Write out these lines again, swapping "CGI" for "CGI Group" each time it shows up and leaving everything else untouched.

[Stored data entries]
........

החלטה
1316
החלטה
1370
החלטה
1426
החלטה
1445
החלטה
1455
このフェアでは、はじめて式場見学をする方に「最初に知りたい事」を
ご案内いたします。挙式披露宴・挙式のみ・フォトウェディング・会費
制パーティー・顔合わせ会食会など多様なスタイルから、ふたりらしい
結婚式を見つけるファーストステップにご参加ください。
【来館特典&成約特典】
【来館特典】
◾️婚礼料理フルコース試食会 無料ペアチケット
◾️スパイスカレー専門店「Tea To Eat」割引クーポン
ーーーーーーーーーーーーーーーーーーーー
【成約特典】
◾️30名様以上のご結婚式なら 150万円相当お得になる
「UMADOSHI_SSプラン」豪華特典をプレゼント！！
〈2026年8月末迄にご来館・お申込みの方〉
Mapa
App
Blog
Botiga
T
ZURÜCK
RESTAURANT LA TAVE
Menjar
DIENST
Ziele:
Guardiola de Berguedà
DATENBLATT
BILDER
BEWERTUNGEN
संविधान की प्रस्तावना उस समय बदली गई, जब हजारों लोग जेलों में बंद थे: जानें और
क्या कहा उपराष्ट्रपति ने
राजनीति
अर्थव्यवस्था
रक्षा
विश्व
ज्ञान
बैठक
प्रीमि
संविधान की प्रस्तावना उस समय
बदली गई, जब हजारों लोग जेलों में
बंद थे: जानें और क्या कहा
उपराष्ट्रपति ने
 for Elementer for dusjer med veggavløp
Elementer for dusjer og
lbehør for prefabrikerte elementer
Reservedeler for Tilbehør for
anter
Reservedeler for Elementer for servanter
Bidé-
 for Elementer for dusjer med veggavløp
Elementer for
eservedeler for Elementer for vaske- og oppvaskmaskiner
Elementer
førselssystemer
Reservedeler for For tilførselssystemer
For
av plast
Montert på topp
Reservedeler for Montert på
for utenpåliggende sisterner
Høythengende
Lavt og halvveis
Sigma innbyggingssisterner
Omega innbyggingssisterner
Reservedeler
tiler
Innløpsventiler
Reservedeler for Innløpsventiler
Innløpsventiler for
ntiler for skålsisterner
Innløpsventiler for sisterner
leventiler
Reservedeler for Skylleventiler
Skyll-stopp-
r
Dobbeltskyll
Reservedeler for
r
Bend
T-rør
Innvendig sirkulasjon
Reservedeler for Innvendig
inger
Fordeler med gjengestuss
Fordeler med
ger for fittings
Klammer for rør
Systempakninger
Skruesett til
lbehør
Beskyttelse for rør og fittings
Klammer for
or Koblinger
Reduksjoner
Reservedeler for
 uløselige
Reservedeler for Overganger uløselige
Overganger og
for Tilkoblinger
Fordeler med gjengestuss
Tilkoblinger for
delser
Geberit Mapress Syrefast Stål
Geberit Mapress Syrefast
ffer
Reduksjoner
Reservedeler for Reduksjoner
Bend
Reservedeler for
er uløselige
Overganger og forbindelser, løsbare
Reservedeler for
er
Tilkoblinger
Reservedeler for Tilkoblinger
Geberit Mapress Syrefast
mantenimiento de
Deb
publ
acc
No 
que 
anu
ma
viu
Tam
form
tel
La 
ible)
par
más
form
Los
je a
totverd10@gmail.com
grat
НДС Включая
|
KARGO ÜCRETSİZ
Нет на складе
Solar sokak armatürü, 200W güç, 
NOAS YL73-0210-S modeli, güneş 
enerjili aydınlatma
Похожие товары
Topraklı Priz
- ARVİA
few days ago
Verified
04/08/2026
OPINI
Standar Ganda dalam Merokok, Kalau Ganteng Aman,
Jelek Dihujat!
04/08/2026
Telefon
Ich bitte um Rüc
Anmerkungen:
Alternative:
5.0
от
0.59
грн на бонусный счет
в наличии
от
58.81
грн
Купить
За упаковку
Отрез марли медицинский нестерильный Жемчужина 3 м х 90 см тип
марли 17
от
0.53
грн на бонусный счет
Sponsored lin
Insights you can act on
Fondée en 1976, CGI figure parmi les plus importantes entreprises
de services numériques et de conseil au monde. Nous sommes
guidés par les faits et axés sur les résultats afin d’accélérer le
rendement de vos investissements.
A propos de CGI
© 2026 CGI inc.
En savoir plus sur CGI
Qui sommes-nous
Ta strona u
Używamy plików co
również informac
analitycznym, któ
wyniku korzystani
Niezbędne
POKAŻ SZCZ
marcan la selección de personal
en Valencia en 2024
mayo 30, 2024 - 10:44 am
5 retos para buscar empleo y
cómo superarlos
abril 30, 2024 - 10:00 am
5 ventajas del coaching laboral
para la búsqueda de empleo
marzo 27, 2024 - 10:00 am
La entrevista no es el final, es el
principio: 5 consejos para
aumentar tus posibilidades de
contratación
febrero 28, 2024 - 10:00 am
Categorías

........

→ **Task response**
החלטה
1316
החלטה
1370
החלטה
1426
החלטה
1445
החלטה
1455
このフェアでは、はじめて式場見学をする方に「最初に知りたい事」を
ご案内いたします。挙式披露宴・挙式のみ・フォトウェディング・会費
制パーティー・顔合わせ会食会など多様なスタイルから、ふたりらしい
結婚式を見つけるファーストステップにご参加ください。
【来館特典&成約特典】
【来館特典】
◾️婚礼料理フルコース試食会 無料ペアチケット
◾️スパイスカレー専門店「Tea To Eat」割引クーポン
ーーーーーーーーーーーーーーーーーーーー
【成約特典】
◾️30名様以上のご結婚式なら 150万円相当お得になる
「UMADOSHI_SSプラン」豪華特典をプレゼント！！
〈2026年8月末迄にご来館・お申込みの方〉
Mapa
App
Blog
Botiga
T
ZURÜCK
RESTAURANT LA TAVE
Menjar
DIENST
Ziele:
Guardiola de Berguedà
DATENBLATT
BILDER
BEWERTUNGEN
संविधान की प्रस्तावना उस समय बदली गई, जब हजारों लोग जेलों में बंद थे: जानें और
क्या कहा उपराष्ट्रपति ने
राजनीति
अर्थव्यवस्था
रक्षा
विश्व
ज्ञान
बैठक
प्रीमि
संविधान की प्रस्तावना उस समय
बदली गई, जब हजारों लोग जेलों में
बंद थे: जानें और क्या कहा
उपराष्ट्रपति ने
 for Elementer for dusjer med veggavløp
Elementer for dusjer og
lbehør for prefabrikerte elementer
Reservedeler for Tilbehør for
anter
Reservedeler for Elementer for servanter
Bidé-
 for Elementer for dusjer med veggavløp
Elementer for
eservedeler for Elementer for vaske- og oppvaskmaskiner
Elementer
førselssystemer
Reservedeler for For tilførselssystemer
For
av plast
Montert på topp
Reservedeler for Montert på
for utenpåliggende sisterner
Høythengende
Lavt og halvveis
Sigma innbyggingssisterner
Omega innbyggingssisterner
Reservedeler
tiler
Innløpsventiler
Reservedeler for Innløpsventiler
Innløpsventiler for
ntiler for skålsisterner
Innløpsventiler for sisterner
leventiler
Reservedeler for Skylleventiler
Skyll-stopp-
r
Dobbeltskyll
Reservedeler for
r
Bend
T-rør
Innvendig sirkulasjon
Reservedeler for Innvendig
inger
Fordeler med gjengestuss
Fordeler med
ger for fittings
Klammer for rør
Systempakninger
Skruesett til
lbehør
Beskyttelse for rør og fittings
Klammer for
or Koblinger
Reduksjoner
Reservedeler for
 uløselige
Reservedeler for Overganger uløselige
Overganger og
for Tilkoblinger
Fordeler med gjengestuss
Tilkoblinger for
delser
Geberit Mapress Syrefast Stål
Geberit Mapress Syrefast
ffer
Reduksjoner
Reservedeler for Reduksjoner
Bend
Reservedeler for
er uløselige
Overganger og forbindelser, løsbare
Reservedeler for
er
Tilkoblinger
Reservedeler for Tilkoblinger
Geberit Mapress Syrefast
mantenimiento de
Deb
publ
acc
No 
que 
anu
ma
viu
Tam
form
tel
La 
ible)
par
más
form
Los
je a
totverd10@gmail.com
grat
НДС Включая
|
KARGO ÜCRETSİZ
Нет на складе
Solar sokak armatürü, 200W güç, 
NOAS YL73-0210-S modeli, güneş 
enerjili aydınlatma
Похожие товары
Topraklı Priz
- ARVİA
few days ago
Verified
04/08/2026
OPINI
Standar Ganda dalam Merokok, Kalau Ganteng Aman,
Jelek Dihujat!
04/08/2026
Telefon
Ich bitte um Rüc
Anmerkungen:
Alternative:
5.0
от
0.59
грн на бонусный счет
в наличии
от
58.81
грн
Купить
За упаковку
Отрез марли медицинский нестерильный Жемчужина 3 м х 90 см тип
марли 17
от
0.53
грн на бонусный счет
Sponsored lin
Insights you can act on
Fondée en 1976, CGI Group figure parmi les plus importantes entreprises
de services numériques et de conseil au monde. Nous sommes
guidés par les faits et axés sur les résultats afin d’accélérer le
rendement de vos investissements.
A propos de CGI Group
© 2026 CGI Group inc.
En savoir plus sur CGI Group
Qui sommes-nous
Ta strona u
Używamy plików co
również informac
analitycznym, któ
wyniku korzystani
Niezbędne
POKAŻ SZCZ
marcan la selección de personal
en Valencia en 2024
mayo 30, 2024 - 10:44 am
5 retos para buscar empleo y
cómo superarlos
abril 30, 2024 - 10:00 am
5 ventajas del coaching laboral
para la búsqueda de empleo
marzo 27, 2024 - 10:00 am
La entrevista no es el final, es el
principio: 5 consejos para
aumentar tus posibilidades de
contratación
febrero 28, 2024 - 10:00 am
Categorías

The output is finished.